Éditions LEHA
160 pages
13,90 euros
L'avis express de Dup sur Les bâtisseurs de Daniel
Polanski
Une fantasy animalière au parfum de western.
Un régal !
L'AVIS DE DUP
Si vous suivez ce blog, vous savez que nous ne sommes pas friandes de
nouvelles et novellas... Néanmoins ce titre nous a été tellement bien vendu
que j'ai fini par craquer ! Oui, je sais, je suis faible dès qu'il s'agit
d'une bonne histoire potentielle. Cependant lorsque j'ouvris ce recueil,
c'était un peu la boule au ventre. Et si je n'aimais pas ? Et si ça finit en
queue de poisson (comme beaucoup de nouvelles) qui me fait penser que je
n'ai rien compris ou que j'ai loupé quelque chose ? Et puis arrive le titre
du chapitre premier : C'est une souris qui rentre dans un bar... et
là un grand sourire s'est affiché sur mon visage et j'ai démarré sereine ma
lecture.
Ce démarrage en forme de début de blague m'a beaucoup plu, et tout le reste
a été à l'avenant. On assiste d'entrée de jeu à une sorte de western genre
"Règlements de compte à OK Corral", avec des animaux en guise d'acteurs. Et
donc notre souris, dit le Capitaine, entre dans le bar (marqué fermé le dit
bar), stetson visé sur la tête, cache-poussière relevé, l'oeil torve et
presque les mains au-dessus des colts. Plus cliché tu meurs, et c'est bien
le but recherché !
Il s'installe et attend. Qui ? Tous ses anciens comparses qui était
derrière lui il y a cinq ans, lorsqu'ils ont perdu la dernière bataille
suite à une trahison. Et on va vite comprendre que cette défaite n'est
toujours pas digérée. Dans les chapitres suivants, le récit est antérieur,
chacun étant le recrutement d'un compagnon par le Capitaine qui finit
toujours par le rituel "alors, tu en es ?", suivi d'un court chapitre sur
l'arrivée au bar du protagoniste recruté.
Cette équipe de bras cassés se compose de Bonsoir, une hermine, mais il est
Français s'il-vous-plait ! Savourez donc l'extrait ci-dessous.

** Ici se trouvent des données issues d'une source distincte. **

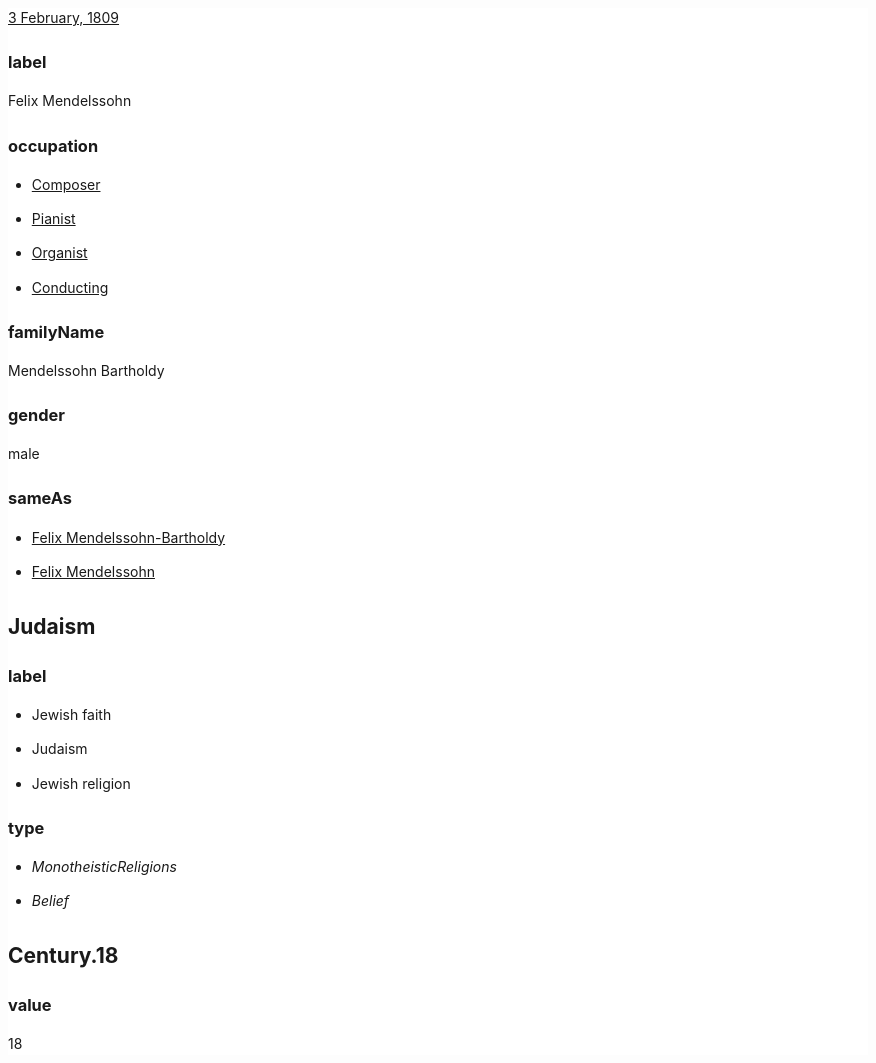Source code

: 
[3 February, 1809](#3-February-1809)

### label


Felix Mendelssohn

### occupation

 - [Composer](#Composer)

 - [Pianist](#Pianist)

 - [Organist](#Organist)

 - [Conducting](#Conducting)

### familyName


Mendelssohn Bartholdy

### gender


male

### sameAs

 - [Felix Mendelssohn-Bartholdy](#Felix-Mendelssohn-Bartholdy)

 - [Felix Mendelssohn](#Felix-Mendelssohn)

## Judaism

### label

 - Jewish faith

 - Judaism

 - Jewish religion

### type

 - *MonotheisticReligions*

 - *Belief*

## Century.18

### value


18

Page 13 : Être Français, comme tout bon Français vous le dira, n’est pas sort aisé,
car c’est autant un privilège qu’une responsabilité. Être garant des
standards de l’excellence et de la plus exceptionnelle grâce tenait déjà
du fardeau sur ses terres natales, et se révélait un fardeau
incommensurablement plus lourd encore dans les colonies. Être à la fois
Français et hermine engendrait chez Bonsoir une crise d’identité quasi
permanente, qu’il tentait souvent de résoudre, de la plus française des
manières, par un monologue. 😂
Il y a également Boudicca, l'opposum tireuse d'élite, Cinnabar, la
salamandre porteur d'une quantité incroyable de revolvers, Orge, le blaireau
spécialiste en explosifs, Gertrude la taupe, Elf le hibou qui était
amoureuse de Quaker le serpent, mais ce dernier est aujourd'hui dans l'autre
camp, et enfin Zapata, le tatou.
J'ai beaucoup aimé cette lecture, le ton cynique et l'humour de Daniel
Polanski dont je vous mets un petit extrait en fin de chronique. Une sorte
de Tontons flingueurs avec des personnages archétypaux assumés pleins de
personnalité. Je n'irai pas jusqu'à parler de leur profondeur, le texte
étant trop court pour cela... il n'empêche que j'aurai adoré rester une
paire d'heures de plus auprès de cette clique. L'auteur nous offre quelques
belles scènes d'action qui se seraient fort bien accompagnées d'une musique
de Ennio Morricone. Quant à la fin de cette novella, elle est carrément
abrupte (ce doit être dans le cahier des charges !), mais excellente et j'ai
adoré. Je conseille vivement cette lecture !
Page 28 : Le Capitaine accueillit la réponse de Cinnabar par un hochement
de tête. Un rire éclata depuis l’intérieur de l’auberge. Le chant des
criquets commençait à s’élever aux alentours. Les deux vieux amis
apprécièrent en silence la tombée de la nuit, quoique ce ne fût pas évident
au premier coup d’œil. Qu’ils étaient vieux amis, s’entend, car la nuit,
elle, était bel et bien en train de tomber.